The match review panel put no grading on the charge of dangerous contact with the head or neck on Sunday as it sent Soliola to a Tuesday evening judiciary hearing with no provision for an early plea.
Referees boss Tony Archer had already declared the Canberra forward should have been sent off for the ugly incident which forced Melbourne star Slater off GIO Stadium on a medicab on Saturday.
Beaten and losing touch with the top eight, Canberra's season of woe is set to get even worse with winger Jordan Rapana also facing suspension.
Rapana faces a one-two week ban after being cited for a shoulder charge on Storm forward Nelson Asofa-Solomona.
Soliola's late, swinging arm to Slater's head wasn't enough to convince referee Matt Cecchin to give him his marching orders early in the second half.

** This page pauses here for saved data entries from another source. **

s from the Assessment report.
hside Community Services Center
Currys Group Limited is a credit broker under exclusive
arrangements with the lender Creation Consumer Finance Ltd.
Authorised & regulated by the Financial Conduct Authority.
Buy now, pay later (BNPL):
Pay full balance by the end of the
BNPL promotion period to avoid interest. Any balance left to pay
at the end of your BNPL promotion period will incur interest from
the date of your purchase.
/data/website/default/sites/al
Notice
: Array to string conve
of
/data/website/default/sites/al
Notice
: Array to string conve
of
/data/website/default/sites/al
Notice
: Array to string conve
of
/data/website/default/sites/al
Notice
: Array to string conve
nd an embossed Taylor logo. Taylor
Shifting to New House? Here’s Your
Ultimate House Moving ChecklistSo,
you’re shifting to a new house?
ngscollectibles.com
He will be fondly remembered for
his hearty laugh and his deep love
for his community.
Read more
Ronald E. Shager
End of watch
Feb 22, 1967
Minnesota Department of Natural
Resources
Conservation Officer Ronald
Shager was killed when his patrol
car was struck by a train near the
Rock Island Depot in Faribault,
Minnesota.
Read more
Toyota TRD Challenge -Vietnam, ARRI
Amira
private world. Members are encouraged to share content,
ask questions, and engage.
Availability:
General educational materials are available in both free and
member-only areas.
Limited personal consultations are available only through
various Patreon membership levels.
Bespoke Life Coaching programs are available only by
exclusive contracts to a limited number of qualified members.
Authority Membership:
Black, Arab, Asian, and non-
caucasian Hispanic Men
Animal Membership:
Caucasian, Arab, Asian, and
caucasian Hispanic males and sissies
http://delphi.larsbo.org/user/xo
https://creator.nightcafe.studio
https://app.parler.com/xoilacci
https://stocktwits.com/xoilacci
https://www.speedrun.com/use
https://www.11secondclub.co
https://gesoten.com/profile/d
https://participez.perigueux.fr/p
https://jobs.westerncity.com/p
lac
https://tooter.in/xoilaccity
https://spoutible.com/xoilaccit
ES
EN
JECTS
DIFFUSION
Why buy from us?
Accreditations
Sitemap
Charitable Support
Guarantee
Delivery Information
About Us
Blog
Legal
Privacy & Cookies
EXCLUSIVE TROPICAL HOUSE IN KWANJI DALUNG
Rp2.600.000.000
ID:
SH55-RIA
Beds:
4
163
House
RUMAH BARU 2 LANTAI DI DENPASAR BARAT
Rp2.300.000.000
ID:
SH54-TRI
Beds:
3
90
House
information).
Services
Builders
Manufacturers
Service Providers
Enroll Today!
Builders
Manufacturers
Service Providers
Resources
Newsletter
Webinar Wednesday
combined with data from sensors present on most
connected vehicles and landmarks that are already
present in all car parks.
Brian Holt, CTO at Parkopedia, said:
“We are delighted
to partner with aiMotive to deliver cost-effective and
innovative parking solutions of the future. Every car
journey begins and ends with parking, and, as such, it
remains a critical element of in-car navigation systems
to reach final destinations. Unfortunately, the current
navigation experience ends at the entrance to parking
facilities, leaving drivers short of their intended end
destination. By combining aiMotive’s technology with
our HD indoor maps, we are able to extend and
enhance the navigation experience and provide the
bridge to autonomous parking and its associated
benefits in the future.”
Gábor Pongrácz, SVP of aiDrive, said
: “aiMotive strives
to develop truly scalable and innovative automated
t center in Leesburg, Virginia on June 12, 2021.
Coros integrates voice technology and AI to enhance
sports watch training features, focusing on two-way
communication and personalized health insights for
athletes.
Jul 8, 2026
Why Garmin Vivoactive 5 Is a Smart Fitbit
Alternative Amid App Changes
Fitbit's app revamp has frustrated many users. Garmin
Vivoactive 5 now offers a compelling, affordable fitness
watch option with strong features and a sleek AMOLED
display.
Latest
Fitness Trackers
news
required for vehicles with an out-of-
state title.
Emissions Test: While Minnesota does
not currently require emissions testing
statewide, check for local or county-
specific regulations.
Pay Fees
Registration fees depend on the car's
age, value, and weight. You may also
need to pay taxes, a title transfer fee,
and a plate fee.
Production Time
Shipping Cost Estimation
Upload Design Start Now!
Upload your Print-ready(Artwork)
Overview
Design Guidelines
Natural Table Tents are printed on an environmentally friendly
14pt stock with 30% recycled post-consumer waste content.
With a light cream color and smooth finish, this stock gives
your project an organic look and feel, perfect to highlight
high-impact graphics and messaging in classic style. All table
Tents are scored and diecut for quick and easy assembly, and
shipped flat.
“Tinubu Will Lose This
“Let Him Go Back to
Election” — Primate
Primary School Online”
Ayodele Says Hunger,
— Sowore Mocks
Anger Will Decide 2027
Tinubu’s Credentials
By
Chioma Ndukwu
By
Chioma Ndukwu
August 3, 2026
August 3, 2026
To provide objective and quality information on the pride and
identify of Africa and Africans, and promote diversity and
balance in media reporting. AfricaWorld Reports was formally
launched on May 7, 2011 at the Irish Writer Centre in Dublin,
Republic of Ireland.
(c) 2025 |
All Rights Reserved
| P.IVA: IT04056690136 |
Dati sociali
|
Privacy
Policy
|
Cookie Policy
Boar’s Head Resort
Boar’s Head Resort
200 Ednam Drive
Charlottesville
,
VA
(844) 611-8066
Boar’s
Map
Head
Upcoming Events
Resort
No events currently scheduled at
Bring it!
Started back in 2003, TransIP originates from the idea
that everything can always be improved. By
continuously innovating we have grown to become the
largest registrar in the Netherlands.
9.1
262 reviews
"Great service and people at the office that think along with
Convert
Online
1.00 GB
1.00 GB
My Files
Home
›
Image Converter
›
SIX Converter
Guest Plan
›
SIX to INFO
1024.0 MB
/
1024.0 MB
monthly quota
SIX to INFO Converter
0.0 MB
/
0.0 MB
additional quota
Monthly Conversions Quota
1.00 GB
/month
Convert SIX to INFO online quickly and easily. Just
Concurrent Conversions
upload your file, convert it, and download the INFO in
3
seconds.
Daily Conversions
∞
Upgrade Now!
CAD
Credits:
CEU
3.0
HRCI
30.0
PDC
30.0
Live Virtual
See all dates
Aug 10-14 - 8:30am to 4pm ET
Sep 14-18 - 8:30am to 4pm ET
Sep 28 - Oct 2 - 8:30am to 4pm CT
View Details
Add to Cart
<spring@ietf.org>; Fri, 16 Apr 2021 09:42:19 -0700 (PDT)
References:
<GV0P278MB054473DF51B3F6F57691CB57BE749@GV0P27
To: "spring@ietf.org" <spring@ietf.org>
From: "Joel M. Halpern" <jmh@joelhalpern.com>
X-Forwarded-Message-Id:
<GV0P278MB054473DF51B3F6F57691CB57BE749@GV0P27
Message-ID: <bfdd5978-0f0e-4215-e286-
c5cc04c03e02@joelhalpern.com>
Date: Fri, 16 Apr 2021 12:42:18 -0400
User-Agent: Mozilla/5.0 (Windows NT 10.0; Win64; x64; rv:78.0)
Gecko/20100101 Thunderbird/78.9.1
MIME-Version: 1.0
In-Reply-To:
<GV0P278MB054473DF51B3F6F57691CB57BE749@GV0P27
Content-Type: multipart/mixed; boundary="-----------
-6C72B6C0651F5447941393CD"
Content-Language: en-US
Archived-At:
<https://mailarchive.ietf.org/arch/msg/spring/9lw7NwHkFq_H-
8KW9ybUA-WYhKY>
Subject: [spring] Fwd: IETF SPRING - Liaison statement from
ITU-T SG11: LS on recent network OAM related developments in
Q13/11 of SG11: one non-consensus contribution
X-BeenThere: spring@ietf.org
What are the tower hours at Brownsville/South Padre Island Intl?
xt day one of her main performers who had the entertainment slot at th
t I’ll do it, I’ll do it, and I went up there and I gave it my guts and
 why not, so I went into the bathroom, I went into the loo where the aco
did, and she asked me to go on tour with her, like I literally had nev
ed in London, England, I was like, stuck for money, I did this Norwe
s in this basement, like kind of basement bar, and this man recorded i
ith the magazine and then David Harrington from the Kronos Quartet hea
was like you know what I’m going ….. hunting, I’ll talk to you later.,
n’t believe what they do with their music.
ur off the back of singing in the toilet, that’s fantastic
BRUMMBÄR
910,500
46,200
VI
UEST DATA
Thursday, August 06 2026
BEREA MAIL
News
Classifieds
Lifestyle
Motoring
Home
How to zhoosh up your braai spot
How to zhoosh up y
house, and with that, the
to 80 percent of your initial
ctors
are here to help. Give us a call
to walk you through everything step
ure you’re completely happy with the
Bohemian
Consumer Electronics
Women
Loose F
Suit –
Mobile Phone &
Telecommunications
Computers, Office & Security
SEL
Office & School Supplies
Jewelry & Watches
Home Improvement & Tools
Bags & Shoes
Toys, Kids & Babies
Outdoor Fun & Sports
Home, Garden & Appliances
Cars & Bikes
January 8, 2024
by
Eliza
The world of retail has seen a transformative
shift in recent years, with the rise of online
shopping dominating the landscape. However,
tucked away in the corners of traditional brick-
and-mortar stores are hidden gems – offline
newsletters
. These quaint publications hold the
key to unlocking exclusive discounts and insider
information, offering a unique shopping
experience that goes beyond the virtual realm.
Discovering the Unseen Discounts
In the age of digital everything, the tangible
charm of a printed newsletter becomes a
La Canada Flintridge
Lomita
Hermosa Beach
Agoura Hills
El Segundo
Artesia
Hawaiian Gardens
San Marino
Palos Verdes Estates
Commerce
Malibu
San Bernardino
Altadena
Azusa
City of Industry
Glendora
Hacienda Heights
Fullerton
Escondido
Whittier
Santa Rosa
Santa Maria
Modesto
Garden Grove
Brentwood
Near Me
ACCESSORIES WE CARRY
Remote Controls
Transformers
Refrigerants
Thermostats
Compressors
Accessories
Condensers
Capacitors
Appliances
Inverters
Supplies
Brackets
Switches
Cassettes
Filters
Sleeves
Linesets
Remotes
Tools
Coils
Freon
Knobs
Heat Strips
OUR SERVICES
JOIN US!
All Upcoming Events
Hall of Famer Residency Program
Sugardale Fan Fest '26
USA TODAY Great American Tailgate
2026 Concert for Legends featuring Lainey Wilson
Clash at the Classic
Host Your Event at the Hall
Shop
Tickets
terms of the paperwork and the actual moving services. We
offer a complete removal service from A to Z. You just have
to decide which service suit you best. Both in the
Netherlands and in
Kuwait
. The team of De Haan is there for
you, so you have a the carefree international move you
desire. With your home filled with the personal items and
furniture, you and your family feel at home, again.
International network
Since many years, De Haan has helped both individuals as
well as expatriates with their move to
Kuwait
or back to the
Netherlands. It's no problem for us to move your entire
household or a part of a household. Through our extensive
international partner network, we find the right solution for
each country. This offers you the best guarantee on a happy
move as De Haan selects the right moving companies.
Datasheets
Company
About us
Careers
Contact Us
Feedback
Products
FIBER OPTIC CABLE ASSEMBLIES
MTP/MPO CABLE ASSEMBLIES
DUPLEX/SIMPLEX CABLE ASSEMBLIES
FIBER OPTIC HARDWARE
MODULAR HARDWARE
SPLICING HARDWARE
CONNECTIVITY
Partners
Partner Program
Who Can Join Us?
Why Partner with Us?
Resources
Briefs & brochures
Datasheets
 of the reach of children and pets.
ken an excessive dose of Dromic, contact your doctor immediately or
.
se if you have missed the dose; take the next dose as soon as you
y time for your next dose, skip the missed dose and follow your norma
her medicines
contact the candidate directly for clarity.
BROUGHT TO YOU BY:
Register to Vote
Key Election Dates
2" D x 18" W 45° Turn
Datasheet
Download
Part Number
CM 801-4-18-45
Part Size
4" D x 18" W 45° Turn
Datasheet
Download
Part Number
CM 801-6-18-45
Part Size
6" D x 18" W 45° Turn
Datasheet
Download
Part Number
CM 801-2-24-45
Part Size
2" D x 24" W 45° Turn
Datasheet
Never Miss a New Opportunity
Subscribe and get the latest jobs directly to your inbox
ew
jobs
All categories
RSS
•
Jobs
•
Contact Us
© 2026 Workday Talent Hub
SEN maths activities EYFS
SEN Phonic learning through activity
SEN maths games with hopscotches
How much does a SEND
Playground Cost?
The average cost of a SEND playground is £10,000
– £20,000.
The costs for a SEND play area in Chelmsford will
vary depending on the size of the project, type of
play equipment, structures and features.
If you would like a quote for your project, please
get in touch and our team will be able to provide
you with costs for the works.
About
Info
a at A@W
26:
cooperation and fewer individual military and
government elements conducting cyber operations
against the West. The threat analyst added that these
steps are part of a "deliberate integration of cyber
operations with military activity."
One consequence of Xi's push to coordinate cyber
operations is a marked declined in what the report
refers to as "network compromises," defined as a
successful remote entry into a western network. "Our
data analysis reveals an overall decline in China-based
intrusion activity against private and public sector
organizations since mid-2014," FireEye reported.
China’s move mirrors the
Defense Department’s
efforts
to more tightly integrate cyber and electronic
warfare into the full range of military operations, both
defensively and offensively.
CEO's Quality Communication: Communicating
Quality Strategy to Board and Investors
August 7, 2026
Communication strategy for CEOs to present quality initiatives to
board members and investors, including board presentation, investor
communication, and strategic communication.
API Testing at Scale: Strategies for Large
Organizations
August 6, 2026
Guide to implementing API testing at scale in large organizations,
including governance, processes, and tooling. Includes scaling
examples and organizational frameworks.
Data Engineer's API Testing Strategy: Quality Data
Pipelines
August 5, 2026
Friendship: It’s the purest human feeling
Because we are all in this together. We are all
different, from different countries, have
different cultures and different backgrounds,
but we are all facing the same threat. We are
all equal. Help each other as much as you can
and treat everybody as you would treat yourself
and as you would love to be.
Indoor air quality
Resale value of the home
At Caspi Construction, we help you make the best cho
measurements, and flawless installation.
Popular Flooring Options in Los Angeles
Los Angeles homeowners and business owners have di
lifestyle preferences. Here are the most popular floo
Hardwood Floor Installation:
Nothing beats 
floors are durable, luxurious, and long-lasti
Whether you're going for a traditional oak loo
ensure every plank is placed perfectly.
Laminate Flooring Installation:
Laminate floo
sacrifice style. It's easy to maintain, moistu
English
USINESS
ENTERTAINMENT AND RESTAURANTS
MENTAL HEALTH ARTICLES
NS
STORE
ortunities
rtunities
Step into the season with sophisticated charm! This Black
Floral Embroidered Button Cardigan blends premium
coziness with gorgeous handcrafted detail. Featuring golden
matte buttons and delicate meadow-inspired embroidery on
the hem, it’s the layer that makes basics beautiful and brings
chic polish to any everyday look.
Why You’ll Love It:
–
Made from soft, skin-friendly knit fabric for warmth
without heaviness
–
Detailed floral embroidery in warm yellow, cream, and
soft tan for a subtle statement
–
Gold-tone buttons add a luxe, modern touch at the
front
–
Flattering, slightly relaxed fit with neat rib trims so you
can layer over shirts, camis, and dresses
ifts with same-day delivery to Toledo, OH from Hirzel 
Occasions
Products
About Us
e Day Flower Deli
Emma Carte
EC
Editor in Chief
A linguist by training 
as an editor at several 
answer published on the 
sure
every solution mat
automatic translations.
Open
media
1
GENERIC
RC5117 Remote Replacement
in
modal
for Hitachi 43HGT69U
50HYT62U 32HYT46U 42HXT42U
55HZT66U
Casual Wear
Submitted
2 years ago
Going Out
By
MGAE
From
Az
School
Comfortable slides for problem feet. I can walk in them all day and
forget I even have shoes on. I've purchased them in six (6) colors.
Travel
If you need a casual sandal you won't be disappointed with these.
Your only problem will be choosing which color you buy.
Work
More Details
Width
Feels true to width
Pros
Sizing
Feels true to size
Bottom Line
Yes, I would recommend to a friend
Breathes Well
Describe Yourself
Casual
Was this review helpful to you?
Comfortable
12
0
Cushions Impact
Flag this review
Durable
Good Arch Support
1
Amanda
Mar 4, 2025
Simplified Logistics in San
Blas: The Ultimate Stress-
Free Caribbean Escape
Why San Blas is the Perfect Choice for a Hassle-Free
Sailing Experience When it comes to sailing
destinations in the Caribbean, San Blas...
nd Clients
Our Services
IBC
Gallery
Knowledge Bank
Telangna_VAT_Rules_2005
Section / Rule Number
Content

In Soliola's defence, Slater's body height was dropping when struck but rugby league great Andrew Johns saw no excuse.
"The ball was passed," Johns said on the Nine Network's The Sunday Footy Show.
"It's a cheap shot, he should've been sent off. I know Sio Soliola's a lovely guy, but that was a cheap shot; as cheap as they come, and (he) should've been sent off."
Johns claimed there was a defensive trend of late tackles in the game that was contributing to a scarcity of high-standard playmakers.
"Every weekend I see halfbacks go to the line and pass, and then a second or two later the guy 22 kilos bigger than him just smashes him from behind in the ribs or kidneys.
"How can we produce smaller guys who are creative when they pass the ball and big blokes come from behind and smash them in the kidneys and ribs."
Archer issued a statement on Sunday night saying that, based on a review of the tackle, the incident met the indicators for a send off.
"The match officials always have the option of a send off and I expect them to use it in instances of serious foul play," he said.
Melbourne coach Craig Bellamy had no doubt.
"If it's not a sending off then I don't know what is a sending off," Bellamy said.
He compared it with Cameron Munster's sin-binning in the final minute for a professional foul.
"An incident like that happens, and you're on report so he's going to come under scrutiny without doubt, but then we lose a player for 10 minutes for holding on to someone," Bellamy said.